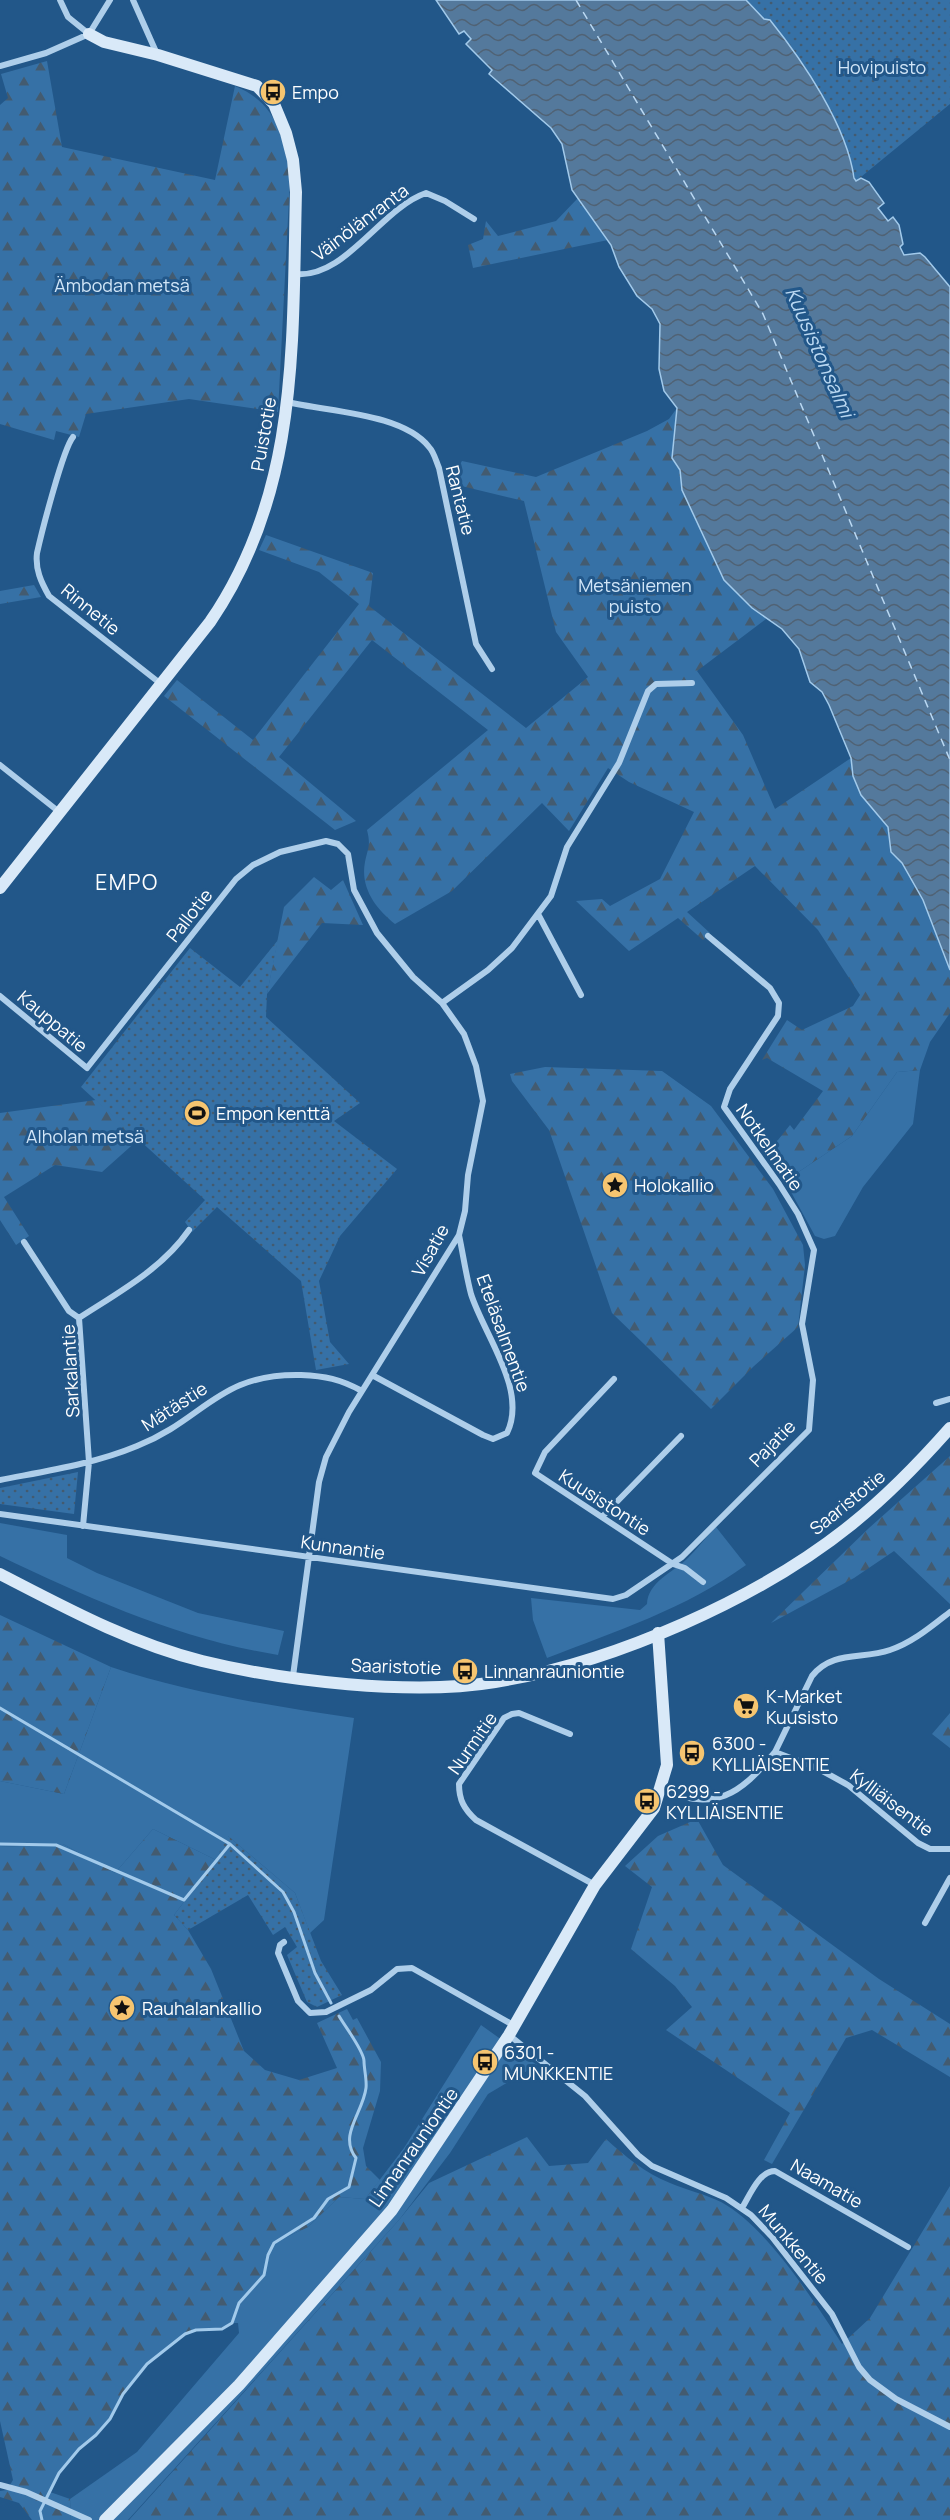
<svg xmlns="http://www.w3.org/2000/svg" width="950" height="2520" viewBox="0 0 950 2520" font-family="Manrope,sans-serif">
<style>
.grass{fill:#3671a6}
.forest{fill:url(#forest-firs)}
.park{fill:url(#park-dots)}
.water{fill:url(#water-waves);stroke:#a2caeb;stroke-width:1.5}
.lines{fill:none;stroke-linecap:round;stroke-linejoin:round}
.stream{stroke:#a2caeb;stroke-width:3}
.ferry{stroke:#bad8f2;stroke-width:1.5;stroke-dasharray:8 6;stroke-linecap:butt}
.street{stroke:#aeceea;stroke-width:6}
.secondary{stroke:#d9e9f8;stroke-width:12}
.labels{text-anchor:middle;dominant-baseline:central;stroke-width:6;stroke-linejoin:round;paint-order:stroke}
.park-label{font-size:18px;fill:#d2e6f8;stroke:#225789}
.poi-label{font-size:18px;fill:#fff;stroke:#225789;text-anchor:start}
.street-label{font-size:18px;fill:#fff;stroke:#225789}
.water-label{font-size:20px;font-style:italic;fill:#bad8f2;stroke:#225789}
.quarter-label{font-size:21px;letter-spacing:1.5px;fill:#fff;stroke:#225789}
</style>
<defs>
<pattern id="forest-firs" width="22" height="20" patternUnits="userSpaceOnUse" patternTransform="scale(1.5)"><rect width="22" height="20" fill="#3671a6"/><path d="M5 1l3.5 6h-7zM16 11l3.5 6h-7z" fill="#435b70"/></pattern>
<pattern id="park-dots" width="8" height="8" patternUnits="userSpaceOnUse" patternTransform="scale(1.5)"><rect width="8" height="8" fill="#3671a6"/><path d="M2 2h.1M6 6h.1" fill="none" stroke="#435b70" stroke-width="1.8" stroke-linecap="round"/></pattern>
<pattern id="water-waves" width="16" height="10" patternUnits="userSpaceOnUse" patternTransform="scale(1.5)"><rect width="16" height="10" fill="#54799c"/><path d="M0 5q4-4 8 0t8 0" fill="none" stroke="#506274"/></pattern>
</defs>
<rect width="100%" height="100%" fill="#225789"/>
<!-- grass -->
<path class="grass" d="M920,1070l-7,54 -50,63 -28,49 -11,3 -9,-3 -30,-55 67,-45 45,-64z
M0,1523l67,12v23l30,15 101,40 86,18 -6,24c-99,-16 -188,-56 -278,-99z
M716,1527l30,38c-59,43 -132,67 -199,93l-14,-38 -2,-22 109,12 7,-6c1,-22 25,-31 40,-45 10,-10 19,-22 29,-32z
M111,1667c79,26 161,39 243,51l-30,202 -14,13 -15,-40 -67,-57 -12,24 -63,-31 -38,44 -52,-29 -63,3v-66l64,13z
M481,2025l56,40 -49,29 -38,59 -51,67 -271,300h-57l-1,-21 67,-47 102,-119 -1,-10h-6l7,-20 25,-28 4,-20 6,-12 34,-16 31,-30 26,2 39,-51z"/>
<!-- forest -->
<path class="forest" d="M47,61l15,86 153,33 20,-94c42,17 49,52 55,93l-12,233 -89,-13 -103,15 -7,23 -23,-6 -2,9 -54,-16v-319l8,-7 -7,-24z
M578,198l30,42 -135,28 -5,-23 15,-6 3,-18 12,15 58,-15z
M677,408l-5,50 8,12 2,20 42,90 42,39 -69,52 46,64 32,74 76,-51 2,18 35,51 3,25 11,11 21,37 27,70v43l-20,29 -10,28 -23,2 -45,64 -67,45 -20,-31 13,-10 12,-15 4,5 29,-39 -56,-33 -5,2 25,-40 15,10 51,-24 7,-11 -42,-65 -63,-64 -68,46 23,21 -7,7 -25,-22 -49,33 -53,-50 26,-2 8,7 50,-27 34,-67 -65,-30 -21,-14 -39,63 -27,-28 -90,88 -57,33c-19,-15 -35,-36 -30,-62 3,-15 6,-16 2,-32l121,-100 -116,-90 -93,117 77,64 -21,9 -171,-134 13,-16 76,60 106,-136 -40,-32 -60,-22 7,-15 107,38 -4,33 157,122 62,-51 -32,-45 -32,-131 -75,-18 13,-22 74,16 111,-46 22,-12z
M34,585l7,12 -41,7v-13z
M314,877l17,13 12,-10 20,45 -41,-2 -55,71 17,-87z
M545,1067l117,4 49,35 62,83 30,56 2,20 -7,62 -44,39 -43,43 -99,-96 -63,-183 -37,-49 -2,-7z
M96,1100l43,39 -37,33 -47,-7 -51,32 25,39 -13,9 -16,-25v-107z
M950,1456v148l-56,-53 -40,27 -83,45 98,-95z
M0,1615l111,52 -47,127 -64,-13z
M950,1713v35l-18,-14z
M697,1819l26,46 156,114 71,45v53l-78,-47 -26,8 -74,126 -8,-4 26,-47 -124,-83 26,-23 -17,-21 -44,-37 21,-62 -27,-21 33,-30z
M153,1829l63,31 -42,55 14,15 23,39 33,82 21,19 34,10 38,-12 -20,-45 30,-14 6,11 4,-2 24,44 -1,29 -17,57 3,18 14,14 -15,19 -26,-2 -31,30 -34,16 -6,12 -4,20 -25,28 -7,20 -10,6 -26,1 -11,4 -38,30 -24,30 -13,25 -14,16 -17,14 -20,24 -9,19 20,7 1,21h-39l-13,-17 -19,-6v-6l7,-1 6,-10 -13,-59v-574l63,-3 52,29z
M527,2137l22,29 39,-3 18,-24c20,18 39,34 64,44 16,7 35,11 51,19 46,25 92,98 121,142l28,-26 80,-132v334h-821l270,-300 30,-37z"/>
<!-- park -->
<path class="park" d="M746,0h204v104l-94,77 -4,-14 -82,-147 -6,-1z
M278,940l-11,54 -1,23 94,86 -26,18 63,48 -57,67 -21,45 11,61 19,22 -33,6 -15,-89 -84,-74 -25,25 -7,-10 20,-22 -124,-113 109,-139 50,39z
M78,1472l-4,42 -74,-10v-16z
M227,1835l68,58 26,68 21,34 -25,12 -10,-5 -20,-47 10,-8 -12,-20 -12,8 -25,-40 -60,35 -14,-15 42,-55z"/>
<!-- water -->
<path class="water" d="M436,0h310l18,19 6,1c33,41 77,106 84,158l2,3 5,-3 8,4 15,21 -6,5 10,13 5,-4 6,8 4,19 -3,3 4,8 16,-2 5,4 25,30v683l-27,-70 -21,-37 -11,-11 -3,-25 -27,-32 -8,-19 -2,-18 -22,-53 -7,-13 -12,-10 -11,-33 -17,-20 -30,-21 -28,-28 -42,-90 -2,-20 -8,-12 5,-50 -13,-17 -5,-22 1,-45 -8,-15 -15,-13 -18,-29 -8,-22 -39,-55 -10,-46 -11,-16 -62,-54 3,-4 -26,-26 5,-5 -7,-8 -5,3z"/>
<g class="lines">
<!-- stream -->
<path class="stream" d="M0,1708l230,136 53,48 11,20 21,61 16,30
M0,1844l56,1 128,55 46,-56
M42,2520l-2,-9 19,-38 20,-24 17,-14 14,-16 13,-25 24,-30 38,-30 11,-4 26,-1 10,-6 7,-20 25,-28 4,-20 6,-12 40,-25 14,-19 21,-12 7,-29c-18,-23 7,-45 10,-70 1,-8 -2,-19 -2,-27 0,-10 -20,-36 -25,-45"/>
<!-- ferry -->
<path class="ferry" d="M576,0l187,314 187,446"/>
<!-- street -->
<path class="street" d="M60,0l8,17 21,17
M133,0l24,54
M0,66l46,-13 43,-19 21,-34
M294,274c51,6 86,-65 132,-81l19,8 29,18
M288,402c40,10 114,11 141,45 5,5 7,14 10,21l37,176 16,25
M73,437c-10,12 -31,94 -36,116 -2,16 4,29 12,43l112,88
M0,765l58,46
M538,914l43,81
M0,996l87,72 149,-189 17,-14 27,-13 46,-11 12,3 10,10 6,36 23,43 36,44 29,26 22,31 12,32 7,35 -15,74 -3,36 -6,24 -110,177 -23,45 -7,25 -26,194
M442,1003l46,-33 24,-22 39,-52 16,-49 52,-84 29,-72 8,-7 36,-1
M24,1242l45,69 10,7
M372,1375l111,60 10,4 14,-6c21,-43 -23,-98 -36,-139 -5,-19 -8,-40 -12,-59
M614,1379l-69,73 -10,21 138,91 12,4 18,14
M936,1403l14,-4
M0,1480c46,-9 94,-16 137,-34 68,-27 81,-73 164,-71 24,1 39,4 61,16
M0,1514l613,85 13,-4 56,-38 127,-127 4,-50 -11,-56 12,-74 -16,-36 -19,-30 -55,-77 6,-18 48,-73 1,-13 -9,-15 -62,-52
M602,1517l79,-81
M83,1526l6,-64 -10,-144c40,-26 83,-49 110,-88
M570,1734l-51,-21 -7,1 -8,4 -45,66c0,16 5,25 17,36l119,65
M775,1752l37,-76c21,-26 50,-16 78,-26 22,-7 42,-24 60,-38
M661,1790c54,22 79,5 114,-38l42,16 31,17 70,58 12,6h20
M925,1923l25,-45
M284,1942l-4,3 -2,8 20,48 12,12 16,-1 45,-22 26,-21 15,-1 103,58
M509,2035l76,61 53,59 14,11 74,32 25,17 21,22 60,77 27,53 11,13 26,19 54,28
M742,2208c8,-13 17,-37 33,-37l133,76
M0,2485l26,7 63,28"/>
<!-- secondary -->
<path class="secondary" d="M0,888l210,-266c90,-131 82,-279 86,-430l-3,-32 -7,-27 -12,-29 -17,-18 -99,-31 -54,-13 -15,-8
M0,1574c66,34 130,69 202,87 82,20 210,35 293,21 118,-19 264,-83 357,-158 36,-29 68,-62 98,-96
M105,2520l134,-135 153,-175 117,-175 86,-150 59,-77 13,-43 -9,-132"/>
</g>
<!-- icons -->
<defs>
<symbol id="bus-disc" viewBox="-11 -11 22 22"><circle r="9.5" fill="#f6c570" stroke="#225789"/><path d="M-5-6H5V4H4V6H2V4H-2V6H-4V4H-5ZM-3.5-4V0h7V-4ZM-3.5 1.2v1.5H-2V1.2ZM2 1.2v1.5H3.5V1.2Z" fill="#111"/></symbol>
<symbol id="stadium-disc" viewBox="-11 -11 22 22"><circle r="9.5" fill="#f6c570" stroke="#225789"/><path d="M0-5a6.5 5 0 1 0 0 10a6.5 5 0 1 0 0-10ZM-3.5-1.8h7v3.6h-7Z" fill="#111"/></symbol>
<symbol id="sight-disc" viewBox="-11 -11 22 22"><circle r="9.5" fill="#f6c570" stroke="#225789"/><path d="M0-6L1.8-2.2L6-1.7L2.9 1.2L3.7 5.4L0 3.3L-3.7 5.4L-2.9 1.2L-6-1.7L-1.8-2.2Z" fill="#111"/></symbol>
<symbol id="supermarket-disc" viewBox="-11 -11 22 22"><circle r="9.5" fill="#f6c570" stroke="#225789"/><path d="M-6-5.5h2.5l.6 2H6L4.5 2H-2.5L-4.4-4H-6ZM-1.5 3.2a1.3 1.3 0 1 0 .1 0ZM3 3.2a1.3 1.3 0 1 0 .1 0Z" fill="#111"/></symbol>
</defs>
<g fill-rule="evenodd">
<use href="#bus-disc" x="258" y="77" width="30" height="30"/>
<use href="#stadium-disc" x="182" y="1098" width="30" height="30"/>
<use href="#sight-disc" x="600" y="1170" width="30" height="30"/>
<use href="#bus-disc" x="450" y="1656" width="30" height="30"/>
<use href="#supermarket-disc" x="731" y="1691" width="30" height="30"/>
<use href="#bus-disc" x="677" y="1738" width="30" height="30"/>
<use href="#bus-disc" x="632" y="1786" width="30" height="30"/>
<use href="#sight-disc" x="107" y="1993" width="30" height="30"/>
<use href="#bus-disc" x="470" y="2047" width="30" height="30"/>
</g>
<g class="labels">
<!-- park labels -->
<g class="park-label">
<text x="882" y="67">Hovipuisto</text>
<text x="122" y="285">Ämbodan metsä</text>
<text x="635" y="585">Metsäniemen<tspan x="635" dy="21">puisto</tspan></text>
<text x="85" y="1136">Alholan metsä</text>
</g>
<!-- poi labels -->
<g class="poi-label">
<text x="292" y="92">Empo</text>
<text x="216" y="1113">Empon kenttä</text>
<text x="634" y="1185">Holokallio</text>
<text x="484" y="1671">Linnanrauniontie</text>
<text x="766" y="1696">K-Market<tspan x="766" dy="21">Kuusisto</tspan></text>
<text x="712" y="1743">6300 -<tspan x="712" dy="21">KYLLIÄISENTIE</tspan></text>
<text x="666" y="1791">6299 -<tspan x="666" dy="21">KYLLIÄISENTIE</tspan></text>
<text x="142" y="2008">Rauhalankallio</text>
<text x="504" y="2052">6301 -<tspan x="504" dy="21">MUNKKENTIE</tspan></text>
</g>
<!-- street labels -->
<g class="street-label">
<text transform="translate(360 222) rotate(-37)">Väinölänranta</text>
<text transform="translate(263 434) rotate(-80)">Puistotie</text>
<text transform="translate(461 500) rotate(76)">Rantatie</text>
<text transform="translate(91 609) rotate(39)">Rinnetie</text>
<text transform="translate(189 915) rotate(-52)">Pallotie</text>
<text transform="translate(53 1021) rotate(40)">Kauppatie</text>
<text transform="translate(770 1147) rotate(55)">Notkelmatie</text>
<text transform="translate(430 1250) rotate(-61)">Visatie</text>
<text transform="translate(504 1333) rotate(70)">Eteläsalmentie</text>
<text transform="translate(70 1371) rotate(-93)">Sarkalantie</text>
<text transform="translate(174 1406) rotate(-33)">Mätästie</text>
<text transform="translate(772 1443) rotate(-46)">Pajatie</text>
<text transform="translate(605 1502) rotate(33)">Kuusistontie</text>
<text transform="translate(847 1502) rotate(-39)">Saaristotie</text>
<text transform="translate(343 1547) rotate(8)">Kunnantie</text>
<text transform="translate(396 1666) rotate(2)">Saaristotie</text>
<text transform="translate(472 1743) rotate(-55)">Nurmitie</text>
<text transform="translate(892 1802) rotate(37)">Kylliäisentie</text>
<text transform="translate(413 2147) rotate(-55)">Linnanrauniontie</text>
<text transform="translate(827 2183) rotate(30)">Naamatie</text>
<text transform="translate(794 2244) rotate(50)">Munkkentie</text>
</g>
<!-- water labels -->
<g class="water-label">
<text transform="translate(820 352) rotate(66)">Kuusistonsalmi</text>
</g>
<!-- quarter labels -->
<g class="quarter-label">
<text x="127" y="882">EMPO</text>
</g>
</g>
</svg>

----------------------------------------

*Action item*. Whenever "lines" shows up in a line of the listing, copy that whole line.

*Answer to the exercise*.
.lines{fill:none;stroke-linecap:round;stroke-linejoin:round}
<g class="lines">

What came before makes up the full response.